Carleton: The crack in the defensive spectrum

From Russell Carleton at Baseball Prospectus on February 10, 2016:

I’m guessing that many of the people reading this will have come to appreciate the game of baseball the way I did, through the magic of baseball cards. When I was growing up, a baseball card told you three things on the front of the card: the player’s name, the player’s team, and the position that he played. It’s something that’s deeply ingrained in how we understand baseball. Players have their positions. And we know all nine of them. Well, of course, there were the utility infielders. I remember when I was 7 that I called them “switch-position” guys. They got little dashes in the little circle where it showed their position. SS-2B. 3B-1B. In baseball, it’s perfectly legal to shift around the park, but the good players, they had a regular spot to hang out in.

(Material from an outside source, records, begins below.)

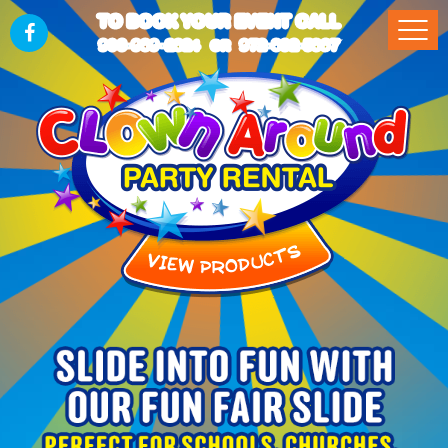
TO BOOK YOUR EVENT CALL
903-989-2824
972-832-5867
OR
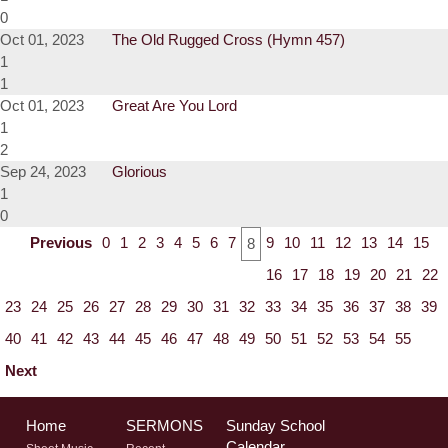
0
Oct 01, 2023
The Old Rugged Cross (Hymn 457)
1
1
Oct 01, 2023
Great Are You Lord
1
2
Sep 24, 2023
Glorious
1
0
Previous
0
1
2
3
4
5
6
7
9
10
11
12
13
14
15
8
16
17
18
19
20
21
22
23
24
25
26
27
28
29
30
31
32
33
34
35
36
37
38
39
40
41
42
43
44
45
46
47
48
49
50
51
52
53
54
55
Next
Home
SERMONS
Sunday School
Calendar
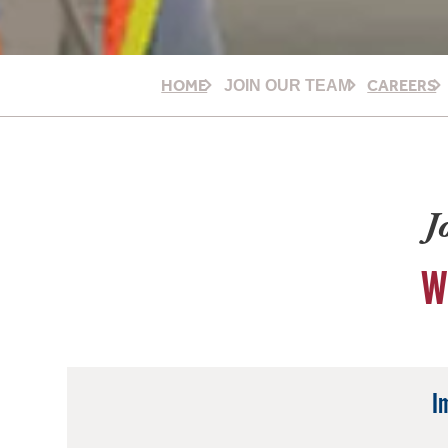
HOME
CAREERS
JOIN OUR TEAM
J
W
I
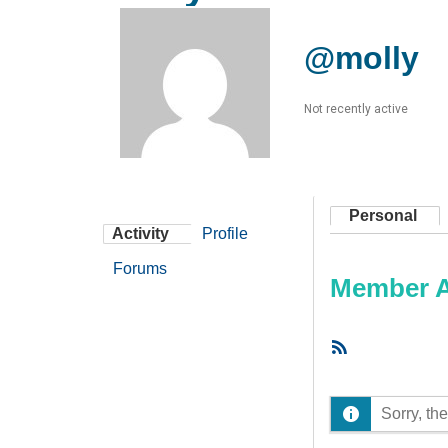
@molly
Not recently active
Personal
Activity
Profile
Forums
Member Ac
RSS
Feed
Sorry, the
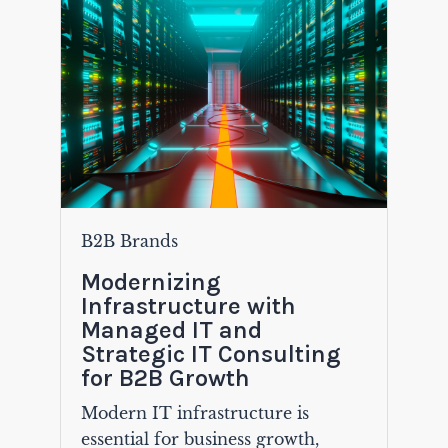
B2B Brands
Modernizing
Infrastructure with
Managed IT and
Strategic IT Consulting
for B2B Growth
Modern IT infrastructure is
essential for business growth,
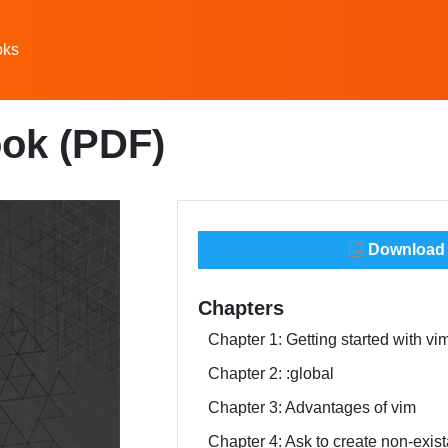
oks
ok (PDF)
Download t
Chapters
Chapter 1: Getting started with vi
Chapter 2: :global
Chapter 3: Advantages of vim
Chapter 4: Ask to create non-exist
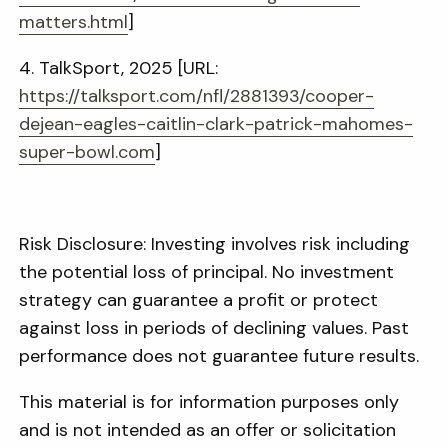
matters.html
]
4. TalkSport, 2025 [URL:
https://talksport.com/nfl/2881393/cooper-
dejean-eagles-caitlin-clark-patrick-mahomes-
super-bowl.com
]
Risk Disclosure: Investing involves risk including
the potential loss of principal. No investment
strategy can guarantee a profit or protect
against loss in periods of declining values. Past
performance does not guarantee future results.
This material is for information purposes only
and is not intended as an offer or solicitation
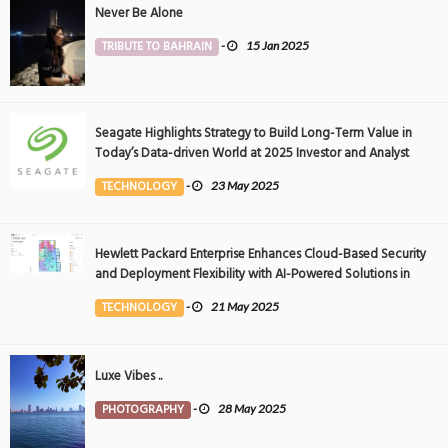
Never Be Alone
TRIBUTE TO BAHRAIN
-
15 Jan 2025
Seagate Highlights Strategy to Build Long-Term Value in
Today’s Data-driven World at 2025 Investor and Analyst
Event
TECHNOLOGY
-
23 May 2025
Hewlett Packard Enterprise Enhances Cloud-Based Security
and Deployment Flexibility with AI-Powered Solutions in
the Middle East
TECHNOLOGY
-
21 May 2025
Luxe Vibes ..
PHOTOGRAPHY
-
28 May 2025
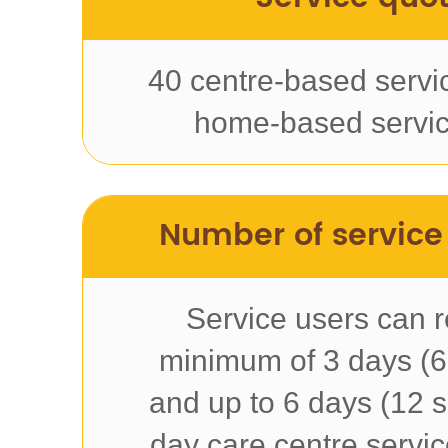
40 centre-based servi
home-based servic
Number of service
Service users can r
minimum of 3 days (6
and up to 6 days (12 s
day care centre servi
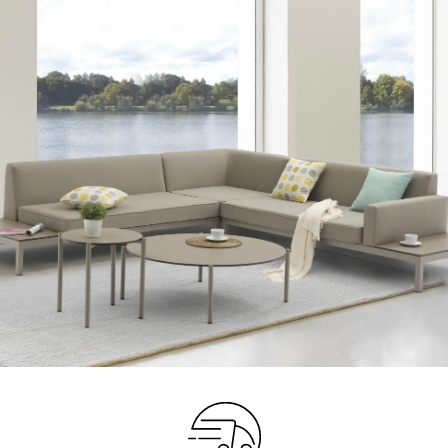
Your info
Please take a moment to fill in the form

Now that I’m older, I can appreciate the importance that the position that a player holds down has in terms of determining his value. The idea of the defensive spectrum is something that’s been around since Bill James introduced it in the 1980s. James initially conceptualized the defensive spectrum by noting that there were several shortstops in baseball who held down regular jobs despite being awful hitters. There were no first basemen who could make the same claim. James lined up the positions in terms of their average production and found that it neatly aligned with the accepted wisdom of which positions were toughest and easiest to play. Center fielders and shortstops were allowed to get away with .230 batting averages because those spots are the hardest to play. If a first baseman tried to hit like that, he wouldn’t be a big leaguer much longer.

When we try to figure the “true” value of a player, we have to take into account his position, but how we do that is a little tricky. The most common way—at least when putting together uber-metrics like WAR—has been to use a positional adjustment to give a player credit for playing a more difficult position (or penalize him for playing an easier one). Smith might not hit very much, but the fact that he can play a competent shortstop means that third base wasn’t clogged up and his team is more likely to find someone who can hit if it dips into the third base bin rather than scrounge in the shortstop bin.